===== DOCUMENT EXCERPT =====
8-K 1 d8k.htm CURRENT REPORT Current Report

 

UNITED STATES

SECURITIES AND EXCHANGE COMMISSION

Washington D.C., 20549

 

Form 8-K

 

Current Report

Pursuant to Section 13 or 15(d) of the Securities Exchange Act of 1934

 

Date Of Report (Date Of Earliest Event Reported): 12/31/2005

 

Owens Corning

(Exact Name of Registrant as Specified in its Charter)

 

Commission File Number: 1-3660

 

DE   34-4323452

(State or Other Jurisdiction of

Incorporation or Organization)

 

(I.R.S. Employer

Identification No.)

 

One Owens Corning Parkway, Toledo, OH 43659

(Address of Principal Executive Offices, Including Zip Code)

 

419-248-8000

(Registrant’s Telephone Number, Including Area Code)

 


(Former name or former address, if changed since last report)

 

Check the appropriate box below if the Form 8-K filing is intended to simultaneously satisfy the filing obligation of the registrant under any of the following provisions:

 

¨ Written communications pursuant to Rule 425 under the Securities Act (17 CFR 230.425)

 

¨ Soliciting material pursuant to Rule 14a-12 under the Exchange Act (17 CFR 240.14a-12)

 

¨ Pre-commencement communications pursuant to Rule 14d-2(b) under the Exchange Act (17 CFR 240.14d-2(b))

 

¨ Pre-commencement communications pursuant to Rule 13e-4(c) under the Exchange Act (17 CFR 240.13e-4(c))

 



 

Items to be Included in this Report

 

Item 8.01. Other Events.

 

As previously reported, on October 5, 2000, Owens Corning and certain of its United States subsidiaries (collectively, the “Debtors”) filed voluntary petitions with the United States Bankruptcy Court for the District of Delaware (the “Court”) seeking relief under Chapter 11 of the United States Bankruptcy Code.

 

Also as previously reported:

 

    On January 17, 2003, the Debtors, together with the Official Committee of Asbestos claimants and the Legal Representative for the class of future asbestos claimants (collectively, the “Proponents”), filed with the Court a Joint Plan Of Reorganization For Owens Corning And Its Affiliated Debtors And Debtors-In-Possession.

 

    On March 28, 2003, the Proponents filed with the Court an Amended Joint Plan Of Reorganization For Owens Corning And Its Affiliated Debtors And Debtors-In-Possession (the “First Amended Plan”) and a Disclosure Statement with respect to the First Amended Plan.

 

    On May 23, 2003, the Proponents filed with the Court a Second Amended Joint Plan Of Reorganization For Owens Corning And Its Affiliated Debtors And Debtors-In-Possession (the “Second Amended Plan”) and a Disclosure Statement with respect to the Second Amended Plan.

 

    On August 8, 2003, the Proponents filed with the Court a Third Amended Joint Plan Of Reorganization For Owens Corning And Its Affiliated Debtors And Debtors-In-Possession (the “Third Amended Plan”) and a Disclosure Statement with respect to the Third Amended Plan.

 

    On October 24, 2003, the Proponents filed with the Court a Fourth Amended Joint Plan Of Reorganization For Owens Corning And Its Affiliated Debtors And Debtors-In-Possession (the “Fourth Amended Plan”) and a Disclosure Statement with respect to the Fourth Amended Plan.
===== SUPPLIED DATA =====
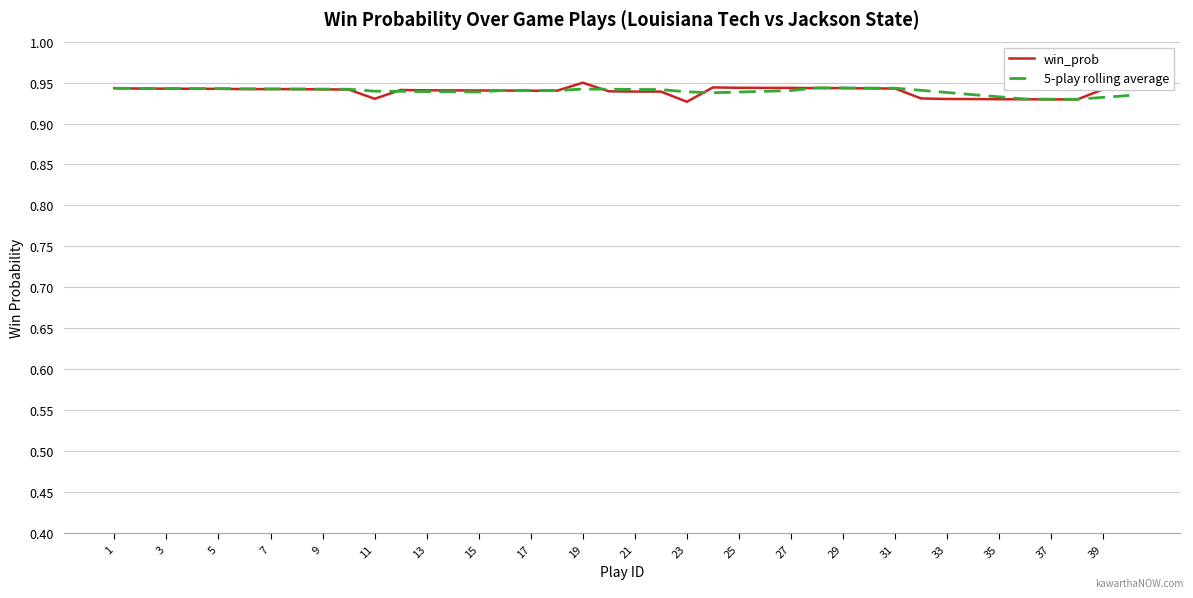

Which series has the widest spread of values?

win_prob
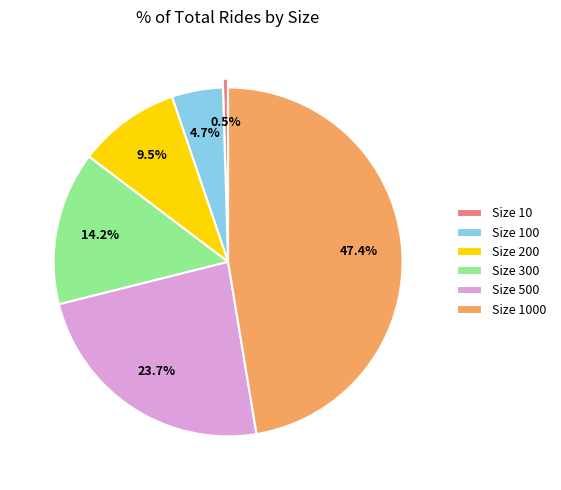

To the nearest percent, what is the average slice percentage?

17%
=====
===== SUPPLIED DATA =====
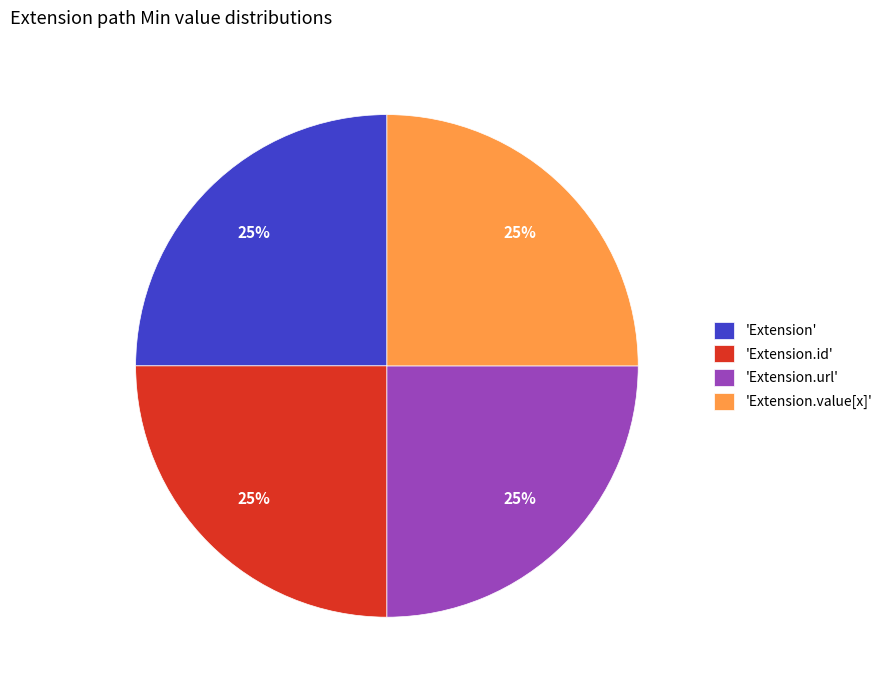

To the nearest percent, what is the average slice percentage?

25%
=====
■ EXERCISE SET ■
**a)** Check each statement against the Owens Corning report. For each, answer yes or no and quote the words from the report that decide it.
(i) The Debtors filed their petitions with the United States Bankruptcy Court for the District of Delaware.
(ii) The First Amended Plan was filed on May 23, 2003.
(iii) The company's principal executive offices are in Toledo, Ohio.
**b)** Repeat word for word the stretch of the Owens Corning report from "On January 17, 2003, the" through "Second Amended Plan.".
**c)** Answer these questions from the Owens Corning report:
(i) What is the Commission File Number?
(ii) On what date did the Debtors and the other Proponents file the original Joint Plan of Reorganization?
(iii) Under which chapter of the United States Bankruptcy Code did the Debtors seek relief?

■ EXERCISE ANSWERS ■
**a)**
(i) Yes: "filed voluntary petitions with the United States Bankruptcy Court for the District of Delaware"
(ii) No: "On March 28, 2003, the Proponents filed with the Court an Amended Joint Plan Of Reorganization For Owens Corning And Its Affiliated Debtors And Debtors-In-Possession (the “First Amended Plan”)"
(iii) Yes: "One Owens Corning Parkway, Toledo, OH 43659"

**b)**
On January 17, 2003, the Debtors, together with the Official Committee of Asbestos claimants and the Legal Representative for the class of future asbestos claimants (collectively, the “Proponents”), filed with the Court a Joint Plan Of Reorganization For Owens Corning And Its Affiliated Debtors And Debtors-In-Possession.

 

    On March 28, 2003, the Proponents filed with the Court an Amended Joint Plan Of Reorganization For Owens Corning And Its Affiliated Debtors And Debtors-In-Possession (the “First Amended Plan”) and a Disclosure Statement with respect to the First Amended Plan.

 

    On May 23, 2003, the Proponents filed with the Court a Second Amended Joint Plan Of Reorganization For Owens Corning And Its Affiliated Debtors And Debtors-In-Possession (the “Second Amended Plan”) and a Disclosure Statement with respect to the Second Amended Plan.

**c)**
(i) 1-3660
(ii) January 17, 2003
(iii) Chapter 11